Could you extract the layout thread below in full, copying every line of it word for word?

**DOCUMENT SECTION**
◇ ◇ ◇
# My Layout



## Maverickhwe (Mar 19, 2013)

http://www.modeltrainforum.com/showthread.php?t=17714


----------



## Maverickhwe (Mar 19, 2013)

*Tell Me what you think*

What does everyone think about my proposed add on as it sits so far.

This gives me space for my 6 locomotive diesel house, 6 locomotive Rail shop, and 3 rail car car shop.


----------



## Big Ed (Jun 16, 2009)

I searched but can't find out, what scale is this N?

How about thinking of extending the line in red around like this so the outside line will go all around giving you a big main line?
If you don't want to shorten the yard maybe elevate the line I made red to run over the yard and drop back down to connect to the other side?

On the other side add a switch for a pull off siding?


----------



## gunrunnerjohn (Nov 10, 2010)

I'd consider slightly less yard and more space for a couple of mainlines so you have some continuous running possibilities.


----------



## Maverickhwe (Mar 19, 2013)

Its HO scale and the main line wrap around maybe an option


----------



## Maverickhwe (Mar 19, 2013)

*layout with turn outs*

How does this look now guys!:thumbsup:


----------



## Carl (Feb 19, 2012)

Dumb question....is this the left side and the top side (referring to your drawing orientation) up against a wall? If so, can you reach all the track without climbing over the layout?


----------



## Maverickhwe (Mar 19, 2013)

It will only be against a wall after it is all built and ready to be used other then that its pulled away from the wall till then.


----------



## Southern (Nov 17, 2008)

Is that an any-rail file? If so please attach a copy of it


----------



## Maverickhwe (Mar 19, 2013)

No It's Run RTS


----------



## Maverickhwe (Mar 19, 2013)

I can add that file if you want!


----------
◇ ◇ ◇
**DATA SECTION**
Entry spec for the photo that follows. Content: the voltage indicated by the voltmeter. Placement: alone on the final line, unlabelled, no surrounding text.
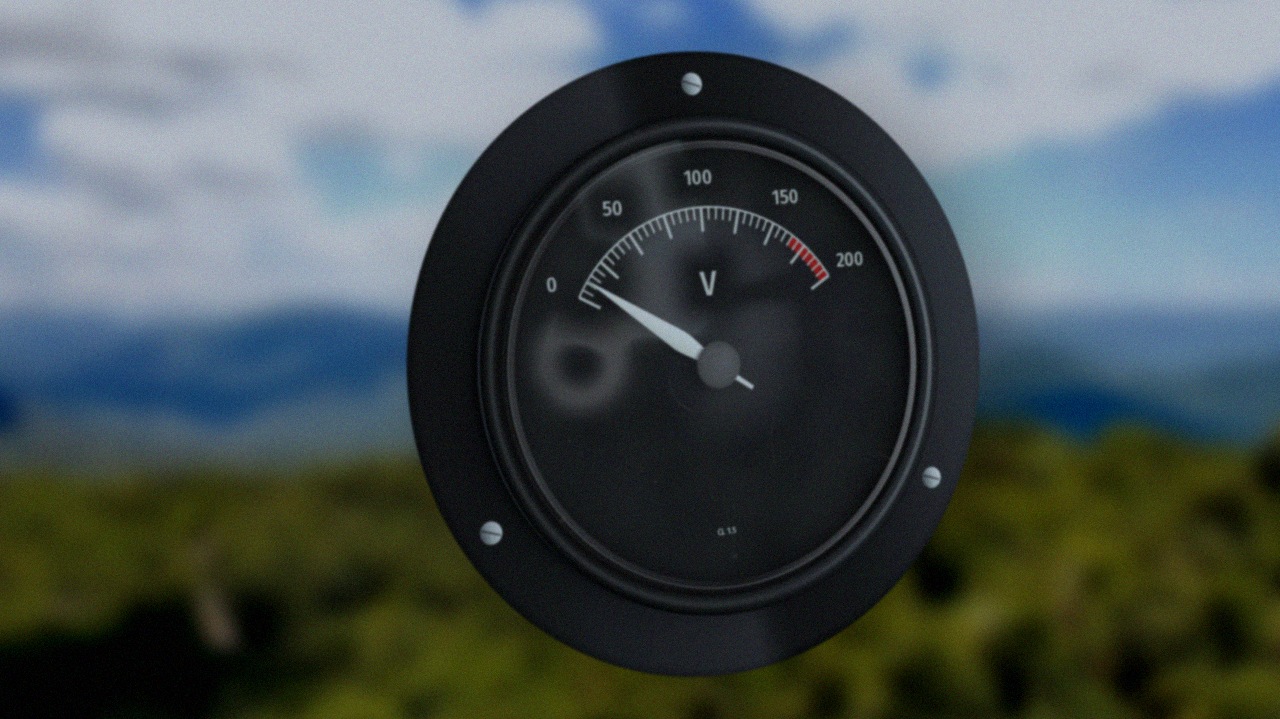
◇ ◇ ◇
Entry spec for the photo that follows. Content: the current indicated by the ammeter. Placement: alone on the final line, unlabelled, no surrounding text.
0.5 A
◇ ◇ ◇
**WRITTEN RESPONSE**
# My Layout



## Maverickhwe (Mar 19, 2013)

http://www.modeltrainforum.com/showthread.php?t=17714


----------



## Maverickhwe (Mar 19, 2013)

*Tell Me what you think*

What does everyone think about my proposed add on as it sits so far.

This gives me space for my 6 locomotive diesel house, 6 locomotive Rail shop, and 3 rail car car shop.


----------



## Big Ed (Jun 16, 2009)

I searched but can't find out, what scale is this N?

How about thinking of extending the line in red around like this so the outside line will go all around giving you a big main line?
If you don't want to shorten the yard maybe elevate the line I made red to run over the yard and drop back down to connect to the other side?

On the other side add a switch for a pull off siding?


----------



## gunrunnerjohn (Nov 10, 2010)

I'd consider slightly less yard and more space for a couple of mainlines so you have some continuous running possibilities.


----------



## Maverickhwe (Mar 19, 2013)

Its HO scale and the main line wrap around maybe an option


----------



## Maverickhwe (Mar 19, 2013)

*layout with turn outs*

How does this look now guys!:thumbsup:


----------



## Carl (Feb 19, 2012)

Dumb question....is this the left side and the top side (referring to your drawing orientation) up against a wall? If so, can you reach all the track without climbing over the layout?


----------



## Maverickhwe (Mar 19, 2013)

It will only be against a wall after it is all built and ready to be used other then that its pulled away from the wall till then.


----------



## Southern (Nov 17, 2008)

Is that an any-rail file? If so please attach a copy of it


----------



## Maverickhwe (Mar 19, 2013)

No It's Run RTS


----------



## Maverickhwe (Mar 19, 2013)

I can add that file if you want!


----------